O seu modus operandi, traduzido num conjunto de características organizacionais, funcionais e patrimoniais, tornam-na única no seu género, levando a que alguns autores defendam que se trata do primeiro hospital termal do mundo.  

É neste âmbito que se destaca o Livro do Compromisso, no qual o Hospital se apoiou não apenas para traçar as suas linhas orientadoras, mas também a forma de acolher e tratar todos os que, ao longo de mais de 500 anos, o procuraram.

O Livro do Compromisso, assinado a 18 de Março pela Rainha D. Leonor, reflecte as intenções e desejos que a rainha tinha no que concerne à gestão e ao modo como deveria decorrer o quotidiano do hospital de Nossa Senhora do Pópulo.

De forma geral, este manuscrito constitui-se como o primeiro documento definidor das normas pelas quais os diferentes “oficiais” ao serviço do hospital, se deviam reger, assumindo-se assim, como a lei-base desta instituição.

As regras inclusas no Compromisso eram transversais a toda a comunidade hospitalar durante os seis meses de cura.

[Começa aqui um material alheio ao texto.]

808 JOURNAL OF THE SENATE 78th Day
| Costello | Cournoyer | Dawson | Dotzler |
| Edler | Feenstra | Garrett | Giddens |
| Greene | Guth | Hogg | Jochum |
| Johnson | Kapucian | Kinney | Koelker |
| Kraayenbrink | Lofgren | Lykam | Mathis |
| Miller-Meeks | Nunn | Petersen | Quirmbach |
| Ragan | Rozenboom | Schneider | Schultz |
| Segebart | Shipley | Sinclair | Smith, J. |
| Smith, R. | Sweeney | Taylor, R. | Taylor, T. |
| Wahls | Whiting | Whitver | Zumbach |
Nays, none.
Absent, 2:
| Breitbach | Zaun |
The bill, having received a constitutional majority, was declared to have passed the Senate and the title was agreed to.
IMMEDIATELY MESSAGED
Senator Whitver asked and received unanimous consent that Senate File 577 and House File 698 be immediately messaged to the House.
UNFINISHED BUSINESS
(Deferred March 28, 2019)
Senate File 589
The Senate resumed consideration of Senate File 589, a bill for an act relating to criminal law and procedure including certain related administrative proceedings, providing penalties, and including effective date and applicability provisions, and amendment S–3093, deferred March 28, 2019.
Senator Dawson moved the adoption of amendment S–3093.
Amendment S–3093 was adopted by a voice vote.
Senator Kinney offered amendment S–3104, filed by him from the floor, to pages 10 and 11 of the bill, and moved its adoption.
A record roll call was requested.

Caracteristicamente funcionando como uma instituição total, a actividadehospitalar obrigava a um ajustamento entre todos os que o habitavam, visando o cumprimento das normas estabelecidas pela rainha

Ou seja, as actividades levadas a cabo diariamente quer pelos servidores quer pelos enfermos faziam-se me bloco, estando todas elas orientadas para a prática das catorze obras de misericórdia, de resto invocadas no inicio do Compromisso.

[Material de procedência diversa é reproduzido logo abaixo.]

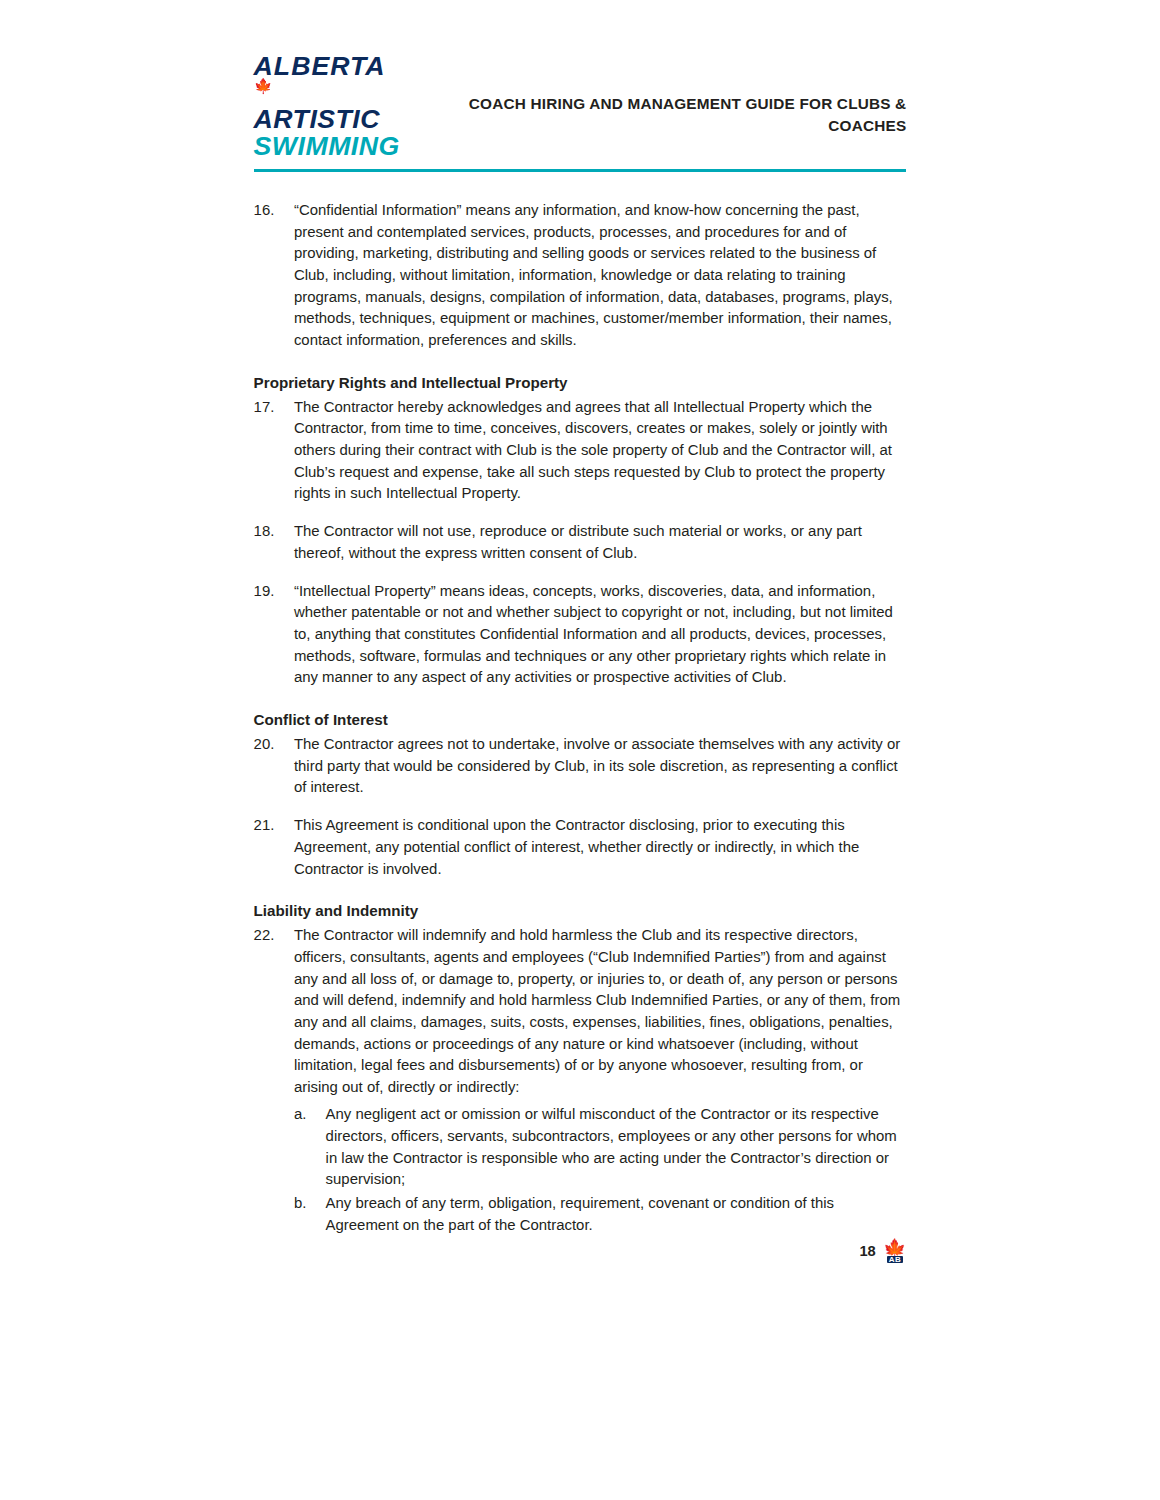Alberta🍁 Artistic Swimming
Coach Hiring and Management Guide for Clubs & Coaches
16.
“Confidential Information” means any information, and know-how concerning the past, present and contemplated services, products, processes, and procedures for and of providing, marketing, distributing and selling goods or services related to the business of Club, including, without limitation, information, knowledge or data relating to training programs, manuals, designs, compilation of information, data, databases, programs, plays, methods, techniques, equipment or machines, customer/member information, their names, contact information, preferences and skills.
Proprietary Rights and Intellectual Property
17.
The Contractor hereby acknowledges and agrees that all Intellectual Property which the Contractor, from time to time, conceives, discovers, creates or makes, solely or jointly with others during their contract with Club is the sole property of Club and the Contractor will, at Club’s request and expense, take all such steps requested by Club to protect the property rights in such Intellectual Property.
18.
The Contractor will not use, reproduce or distribute such material or works, or any part thereof, without the express written consent of Club.
19.
“Intellectual Property” means ideas, concepts, works, discoveries, data, and information, whether patentable or not and whether subject to copyright or not, including, but not limited to, anything that constitutes Confidential Information and all products, devices, processes, methods, software, formulas and techniques or any other proprietary rights which relate in any manner to any aspect of any activities or prospective activities of Club.
Conflict of Interest
20.
The Contractor agrees not to undertake, involve or associate themselves with any activity or third party that would be considered by Club, in its sole discretion, as representing a conflict of interest.
21.
This Agreement is conditional upon the Contractor disclosing, prior to executing this Agreement, any potential conflict of interest, whether directly or indirectly, in which the Contractor is involved.
Liability and Indemnity
22.
The Contractor will indemnify and hold harmless the Club and its respective directors, officers, consultants, agents and employees (“Club Indemnified Parties”) from and against any and all loss of, or damage to, property, or injuries to, or death of, any person or persons and will defend, indemnify and hold harmless Club Indemnified Parties, or any of them, from any and all claims, damages, suits, costs, expenses, liabilities, fines, obligations, penalties, demands, actions or proceedings of any nature or kind whatsoever (including, without limitation, legal fees and disbursements) of or by anyone whosoever, resulting from, or arising out of, directly or indirectly:
a. Any negligent act or omission or wilful misconduct of the Contractor or its respective directors, officers, servants, subcontractors, employees or any other persons for whom in law the Contractor is responsible who are acting under the Contractor’s direction or supervision;
b. Any breach of any term, obligation, requirement, covenant or condition of this Agreement on the part of the Contractor.
18 🍁 AB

No que ao quotidiano diz respeito, o Compromisso constitui-se como um riquíssima fonte de informação sobre as práticas diárias, seja ao nível das operações médicas, contabilísticas e organizativas, seja ao nível das tarefas domesticas.

Este documento manter-se-ia em vigor até ao reinado de D. José, altura em que seria reformulado pelo próprio marques de Pombal, prosseguindo no entanto o seu essencial.

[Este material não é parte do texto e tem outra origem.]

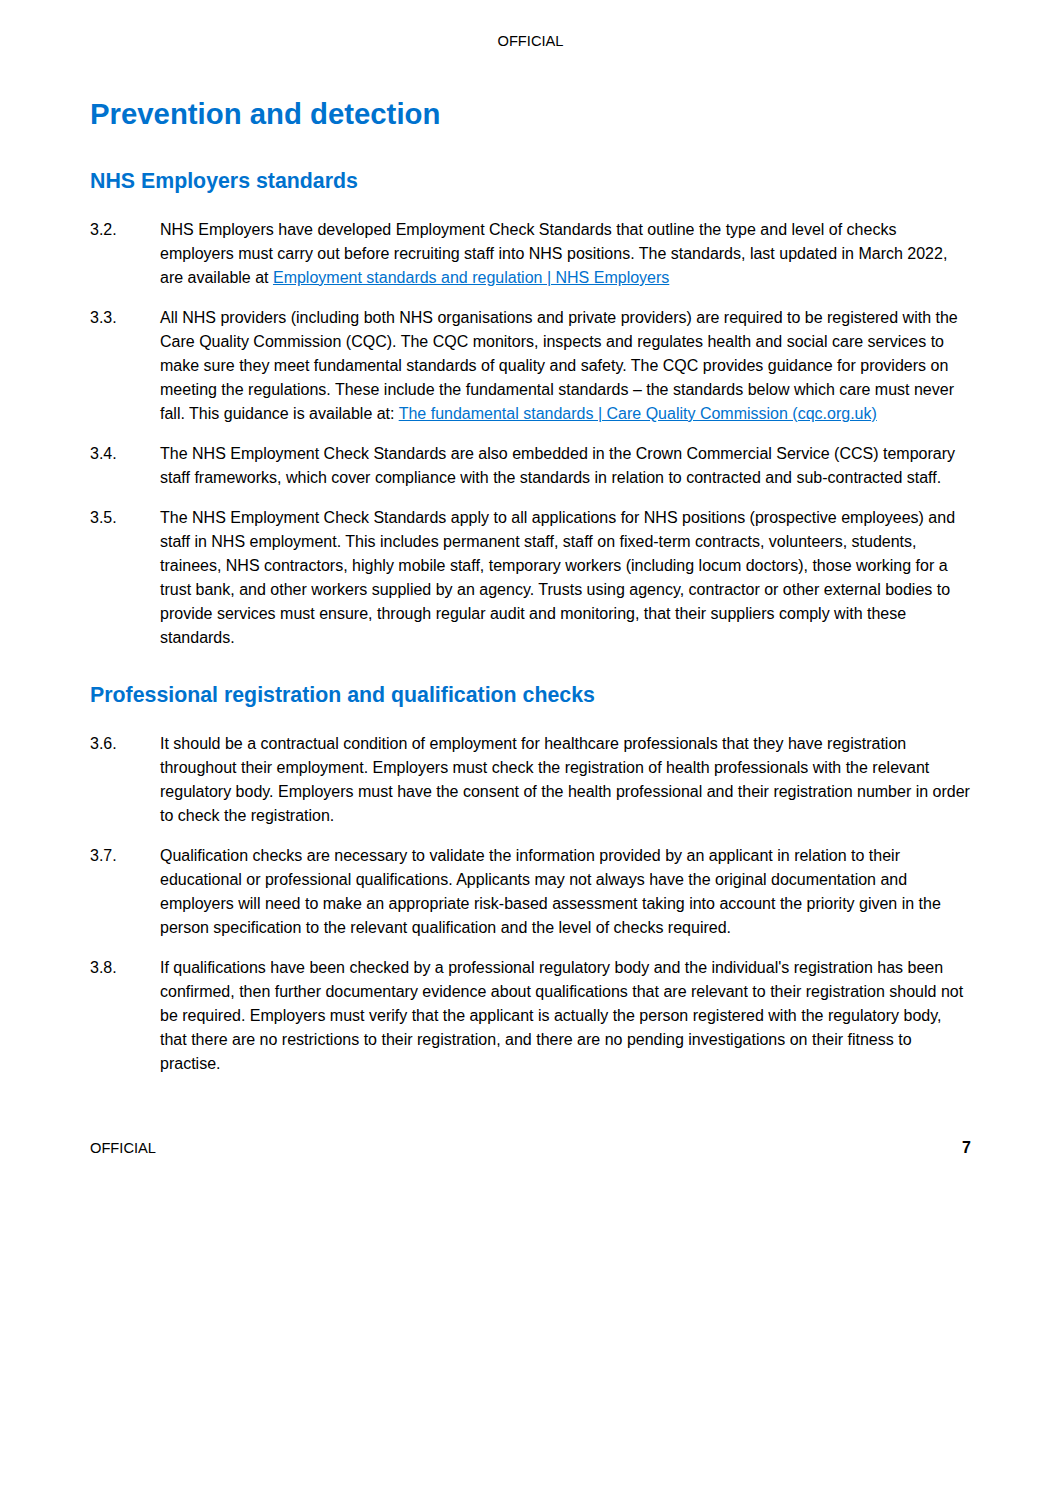OFFICIAL
Prevention and detection
NHS Employers standards
3.2.
NHS Employers have developed Employment Check Standards that outline the type and level of checks employers must carry out before recruiting staff into NHS positions. The standards, last updated in March 2022, are available at Employment standards and regulation | NHS Employers
3.3.
All NHS providers (including both NHS organisations and private providers) are required to be registered with the Care Quality Commission (CQC). The CQC monitors, inspects and regulates health and social care services to make sure they meet fundamental standards of quality and safety. The CQC provides guidance for providers on meeting the regulations. These include the fundamental standards – the standards below which care must never fall. This guidance is available at: The fundamental standards | Care Quality Commission (cqc.org.uk)
3.4.
The NHS Employment Check Standards are also embedded in the Crown Commercial Service (CCS) temporary staff frameworks, which cover compliance with the standards in relation to contracted and sub-contracted staff.
3.5.
The NHS Employment Check Standards apply to all applications for NHS positions (prospective employees) and staff in NHS employment. This includes permanent staff, staff on fixed-term contracts, volunteers, students, trainees, NHS contractors, highly mobile staff, temporary workers (including locum doctors), those working for a trust bank, and other workers supplied by an agency. Trusts using agency, contractor or other external bodies to provide services must ensure, through regular audit and monitoring, that their suppliers comply with these standards.
Professional registration and qualification checks
3.6.
It should be a contractual condition of employment for healthcare professionals that they have registration throughout their employment. Employers must check the registration of health professionals with the relevant regulatory body. Employers must have the consent of the health professional and their registration number in order to check the registration.
3.7.
Qualification checks are necessary to validate the information provided by an applicant in relation to their educational or professional qualifications. Applicants may not always have the original documentation and employers will need to make an appropriate risk-based assessment taking into account the priority given in the person specification to the relevant qualification and the level of checks required.
3.8.
If qualifications have been checked by a professional regulatory body and the individual's registration has been confirmed, then further documentary evidence about qualifications that are relevant to their registration should not be required. Employers must verify that the applicant is actually the person registered with the regulatory body, that there are no restrictions to their registration, and there are no pending investigations on their fitness to practise.
OFFICIAL 7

Ainda que o Compromisso de 1512 estipulasse a abertura do hospital no primeiro dia do mês de Abril e o seu encerramento no último dia de Setembro, foi a partir do reinado de D. José, com o novo regimento, datado de 1775, que o hospital passou a abrir no dia 15 de Maio.

Dada a relação que sempre houve entre o Hospital e a Villa, muito provavelmente aqui se encontra a razão para decretar o seu feriado municipal a 15 de Maio.